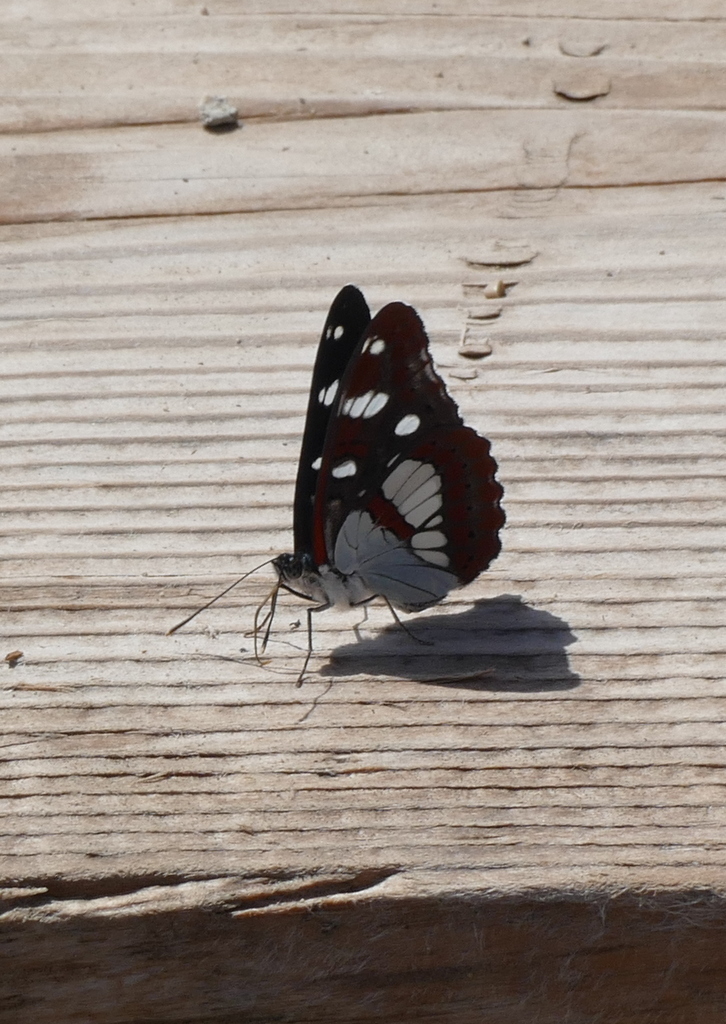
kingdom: Animalia
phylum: Arthropoda
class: Insecta
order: Lepidoptera
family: Nymphalidae
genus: Limenitis
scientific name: Limenitis reducta
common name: Southern white admiral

**Problem description:** Rewrite the listing with "common name" changed to "vernacular name" and everything else kept the same. Leave out the pictures.

**Solution:**
kingdom: Animalia
phylum: Arthropoda
class: Insecta
order: Lepidoptera
family: Nymphalidae
genus: Limenitis
scientific name: Limenitis reducta
vernacular name: Southern white admiral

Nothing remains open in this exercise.